The SuperH-3, part 2: Addressing modes

The SH-3 supports a large number of addressing modes, which is somewhat unusual for a RISC processor.

When I write operand size, I mean 1 for byte access, 2 for word access, and 4 for longword access.

The mnemonic for many of the addressing modes is that @x uses x as the address, and @(x, y) first adds x and y, and then uses the sum to form the address.

Immediate: The value is a constant.

    MOV     #imm, Rn    ; Copy sign-extended byte constant to Rn

There is obviously no “store” version of this instruction.

Register direct: The value is taken directly from or stored directly to a register.

    MOV     Rm, Rn      ; Copy Rm to Rn

Register indirect: The value is read from or written to memory whose address is provided by a register.

    MOV.B   Rm, @Rn     ; Store byte in Rm to address in Rn
    MOV.W   Rm, @Rn     ; Store word in Rm to address in Rn
    MOV.L   Rm, @Rn     ; Store longword in Rm to address in Rn

    MOV.B   @Rm, Rn     ; Load and sign-extend byte from address in Rm to Rn
    MOV.W   @Rm, Rn     ; Load and sign-extend word from address in Rm to Rn
    MOV.L   @Rm, Rn     ; Load longword from address in Rm to Rn

Register indirect with post-increment: The value is read from memory whose address is provided by a register, and then the register is increased by the operand size.

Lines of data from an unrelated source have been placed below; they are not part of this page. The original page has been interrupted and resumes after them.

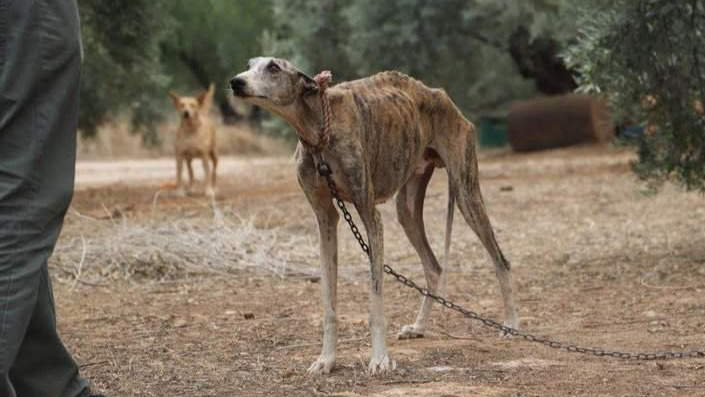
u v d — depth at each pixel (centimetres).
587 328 766
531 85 3547
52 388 487
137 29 1986
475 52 2705
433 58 2506
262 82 591
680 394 566
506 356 676
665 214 1417
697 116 1031
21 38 449
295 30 2684
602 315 812
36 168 451
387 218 1427
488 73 3011
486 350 695
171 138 3994
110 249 1121
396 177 672
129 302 946
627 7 1007
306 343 741
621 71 1021
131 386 619
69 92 463
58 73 458
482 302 893
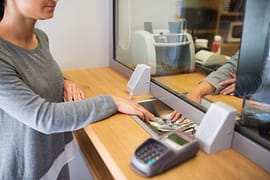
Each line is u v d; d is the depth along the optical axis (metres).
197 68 1.19
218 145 0.71
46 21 1.49
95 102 0.87
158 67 1.25
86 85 1.29
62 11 1.51
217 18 1.67
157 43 1.35
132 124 0.86
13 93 0.71
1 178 0.92
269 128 0.72
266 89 0.71
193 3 1.62
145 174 0.61
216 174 0.63
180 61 1.28
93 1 1.56
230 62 1.01
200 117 0.86
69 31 1.56
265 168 0.66
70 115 0.79
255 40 0.69
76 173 1.62
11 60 0.77
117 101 0.94
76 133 1.32
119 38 1.55
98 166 1.17
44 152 0.98
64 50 1.59
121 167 0.65
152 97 1.14
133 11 1.47
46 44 1.02
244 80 0.76
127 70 1.39
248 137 0.70
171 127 0.88
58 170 1.11
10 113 0.74
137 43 1.42
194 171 0.64
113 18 1.54
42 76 0.90
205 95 0.94
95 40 1.64
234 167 0.66
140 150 0.65
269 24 0.65
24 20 0.82
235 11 1.44
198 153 0.71
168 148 0.64
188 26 1.57
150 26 1.43
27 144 0.90
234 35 1.32
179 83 1.09
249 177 0.63
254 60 0.71
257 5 0.67
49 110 0.76
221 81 0.96
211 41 1.50
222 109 0.71
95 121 0.85
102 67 1.68
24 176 0.95
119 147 0.73
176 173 0.63
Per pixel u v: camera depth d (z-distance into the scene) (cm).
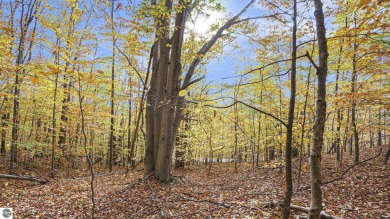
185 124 2019
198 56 1063
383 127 1102
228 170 1944
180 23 1083
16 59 1162
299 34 1028
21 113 1662
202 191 972
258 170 1647
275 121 1516
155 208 762
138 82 1566
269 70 1439
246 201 780
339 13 937
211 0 759
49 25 1231
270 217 620
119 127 1992
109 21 1228
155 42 1177
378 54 744
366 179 935
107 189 1091
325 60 277
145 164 1178
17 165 1612
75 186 1187
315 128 279
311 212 271
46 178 1443
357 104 829
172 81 1076
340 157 1409
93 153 2188
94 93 1416
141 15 774
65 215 757
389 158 1270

    MOV.B   @Rm+, Rn    ; Load and sign-extend byte from address in Rm to Rn,
                        ; then increment Rm by 1

    MOV.W   @Rm+, Rn    ; Load and sign-extend word from address in Rm to Rn,
                        ; then increment Rm by 2

    MOV.L   @Rm+, Rn    ; Load longword from address in Rm to Rn,
                        ; then increment Rm by 4

Post-increment is supported only by load instructions. You cannot post-increment a store.

This instruction is used primarily to pop values from the stack.

Register indirect with pre-decrement: The register is decreased by the operand size, and then the decremented value provides the address.

    MOV.B   Rm, @-Rn    ; Decrement Rn by 1,
                        ; then store byte in Rm to address in Rn

    MOV.W   Rm, @-Rn    ; Decrement Rn by 2,
                        ; then store word in Rm to address in Rn

    MOV.L   Rm, @-Rn    ; Decrement Rn by 2,
                        ; then store longword in Rm to address in Rn

Pre-decrement is supported only by store instructions. You cannot pre-decrement a load.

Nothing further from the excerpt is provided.